Accordingly, it is possible that the patients, the disease, or the treatment may have changed over time.⁹ In fact, there are some hints this occurred. For instance, in the study by Stiell et al, the accrual rate increased from 130 patients per month in the preintervention phase to 137 patients per month following implementation of the intervention; in the study by Cobb et al, the accrual decreased from 15 patients per month during the preintervention period to 13 patients per month following the intervention. In addition, a pharmacologic trial was being conducted concurrently with the postintervention phase of the study by Cobb et al. The study drug, amiodarone, may have had subtle yet nonsignificant benefits or study personnel may have been more aggressive in their efforts during the pharmacologic trial.

Thus, even though the studies by Stiell et al and Cobb et al have many strengths, they also have the primary limitation inherent to their design—possible uncontrolled confounders. For this reason, their findings may not be borne out by subsequent trials.
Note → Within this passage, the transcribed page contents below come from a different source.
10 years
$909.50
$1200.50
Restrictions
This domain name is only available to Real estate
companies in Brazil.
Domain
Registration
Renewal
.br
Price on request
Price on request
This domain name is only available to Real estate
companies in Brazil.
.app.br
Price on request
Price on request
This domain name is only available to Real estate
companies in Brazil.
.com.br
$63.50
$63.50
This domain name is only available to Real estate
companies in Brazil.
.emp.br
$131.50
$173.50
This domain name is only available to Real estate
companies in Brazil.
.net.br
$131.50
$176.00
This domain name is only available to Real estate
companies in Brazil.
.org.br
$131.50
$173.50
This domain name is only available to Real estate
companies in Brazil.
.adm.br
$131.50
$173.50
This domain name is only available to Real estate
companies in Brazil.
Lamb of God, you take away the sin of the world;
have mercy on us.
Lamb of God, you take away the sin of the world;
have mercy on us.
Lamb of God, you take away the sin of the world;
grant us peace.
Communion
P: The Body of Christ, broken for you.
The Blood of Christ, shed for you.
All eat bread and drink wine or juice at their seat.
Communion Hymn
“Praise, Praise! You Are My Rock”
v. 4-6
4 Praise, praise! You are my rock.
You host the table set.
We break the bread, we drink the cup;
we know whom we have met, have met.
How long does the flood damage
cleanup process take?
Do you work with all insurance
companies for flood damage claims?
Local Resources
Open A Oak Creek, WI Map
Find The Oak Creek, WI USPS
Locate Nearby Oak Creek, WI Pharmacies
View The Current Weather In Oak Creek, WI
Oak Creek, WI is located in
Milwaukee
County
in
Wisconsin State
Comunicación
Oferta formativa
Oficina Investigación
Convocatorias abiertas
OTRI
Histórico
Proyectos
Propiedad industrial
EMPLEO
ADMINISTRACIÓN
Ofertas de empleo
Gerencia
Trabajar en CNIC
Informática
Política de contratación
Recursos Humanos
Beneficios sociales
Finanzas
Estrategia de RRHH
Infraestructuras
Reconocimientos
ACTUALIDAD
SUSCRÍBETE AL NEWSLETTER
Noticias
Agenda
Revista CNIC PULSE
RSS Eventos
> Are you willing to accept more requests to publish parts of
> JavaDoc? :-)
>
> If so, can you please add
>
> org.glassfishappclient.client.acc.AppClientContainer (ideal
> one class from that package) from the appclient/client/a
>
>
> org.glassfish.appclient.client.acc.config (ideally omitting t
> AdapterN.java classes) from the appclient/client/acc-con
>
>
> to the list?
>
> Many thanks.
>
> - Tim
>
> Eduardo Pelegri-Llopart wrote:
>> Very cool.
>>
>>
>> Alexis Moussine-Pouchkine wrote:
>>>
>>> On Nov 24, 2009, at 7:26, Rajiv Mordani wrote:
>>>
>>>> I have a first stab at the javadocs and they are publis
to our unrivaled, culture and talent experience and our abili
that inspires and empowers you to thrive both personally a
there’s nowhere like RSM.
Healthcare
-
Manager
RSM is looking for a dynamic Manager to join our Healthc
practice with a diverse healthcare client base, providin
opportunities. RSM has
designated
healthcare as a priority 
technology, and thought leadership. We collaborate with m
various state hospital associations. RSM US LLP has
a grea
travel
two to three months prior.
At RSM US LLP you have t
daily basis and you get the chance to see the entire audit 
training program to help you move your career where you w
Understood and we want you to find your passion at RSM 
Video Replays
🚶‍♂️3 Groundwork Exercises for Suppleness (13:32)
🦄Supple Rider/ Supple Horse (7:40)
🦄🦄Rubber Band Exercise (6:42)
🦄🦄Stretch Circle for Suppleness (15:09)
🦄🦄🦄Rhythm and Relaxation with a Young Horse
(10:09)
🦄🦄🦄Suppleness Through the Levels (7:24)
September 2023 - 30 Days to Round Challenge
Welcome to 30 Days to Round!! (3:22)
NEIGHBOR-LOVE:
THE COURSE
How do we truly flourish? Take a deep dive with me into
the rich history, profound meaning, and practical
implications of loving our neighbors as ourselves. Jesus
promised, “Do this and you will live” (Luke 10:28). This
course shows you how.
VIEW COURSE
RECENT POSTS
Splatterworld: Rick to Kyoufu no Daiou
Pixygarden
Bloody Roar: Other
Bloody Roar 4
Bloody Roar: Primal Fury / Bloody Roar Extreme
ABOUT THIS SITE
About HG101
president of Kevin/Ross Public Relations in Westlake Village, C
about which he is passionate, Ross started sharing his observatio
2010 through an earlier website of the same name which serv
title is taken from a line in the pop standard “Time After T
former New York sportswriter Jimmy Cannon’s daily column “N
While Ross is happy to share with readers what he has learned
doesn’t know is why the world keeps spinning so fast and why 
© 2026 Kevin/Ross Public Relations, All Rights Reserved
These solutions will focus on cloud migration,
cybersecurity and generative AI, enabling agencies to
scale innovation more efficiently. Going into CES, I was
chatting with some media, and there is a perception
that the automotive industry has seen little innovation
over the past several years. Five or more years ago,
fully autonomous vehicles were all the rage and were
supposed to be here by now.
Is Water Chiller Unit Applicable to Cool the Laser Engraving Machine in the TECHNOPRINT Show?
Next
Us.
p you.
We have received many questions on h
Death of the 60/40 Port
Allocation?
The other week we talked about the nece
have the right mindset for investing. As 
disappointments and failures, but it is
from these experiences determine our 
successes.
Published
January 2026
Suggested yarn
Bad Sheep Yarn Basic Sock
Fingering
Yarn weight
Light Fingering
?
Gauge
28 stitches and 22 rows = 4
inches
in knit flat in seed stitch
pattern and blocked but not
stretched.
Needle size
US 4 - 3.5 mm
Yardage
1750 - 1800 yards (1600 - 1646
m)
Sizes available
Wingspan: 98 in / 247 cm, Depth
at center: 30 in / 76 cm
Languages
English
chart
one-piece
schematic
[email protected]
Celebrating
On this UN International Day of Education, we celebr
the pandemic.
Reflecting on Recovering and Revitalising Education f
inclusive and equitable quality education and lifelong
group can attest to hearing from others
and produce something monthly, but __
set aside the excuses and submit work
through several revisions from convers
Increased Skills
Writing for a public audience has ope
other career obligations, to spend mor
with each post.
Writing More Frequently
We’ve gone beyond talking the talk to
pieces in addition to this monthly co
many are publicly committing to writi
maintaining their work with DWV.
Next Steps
Yet, these 2 studies fit those situations for which externally controlled trials are considered important⁶ : when results are not intended to be definitive (Cobb et al consider their work "an encouraging pilot study"); for potentially lethal disease (certainly the case for cardiac arrest); for innovation in desperate circumstances (such as the 2.5% survival rate for out-of-hospital cardiac arrest in Ontario); and for dramatic results (such as the 33% relative increase in survival for all cardiac arrests achieved in the study by Stiell et al, and the 25% relative increase in survival for ventricular fibrillation achieved in the study by Cobb et al). Moreover, Bailar et al suggest that " . . . the first clues to real breakthroughs in medical science may come from comparisons with external controls"⁶ and that " . . . any research program or journal that will take no risks at all with externally controlled (or even uncontrolled) studies of potentially important advances runs some risk of becoming irrelevant to the most important current developments in science and medicine."⁶

Resuscitation research has proceeded slowly and deliberately in the nearly 40 years since CPR was described.¹⁷ However, despite numerous investigations involving various therapies during that time, CPR and defibrillation are the only interventions that have been convincingly demonstrated to improve long-term survival for cardiac arrest.¹⁸ We hope that the studies by Stiell et al and Cobb et al will help generate new hypotheses, stimulate more studies using stronger methods, advance resuscitation research, and ultimately improve neurologically intact survival for those who experience cardiac arrest.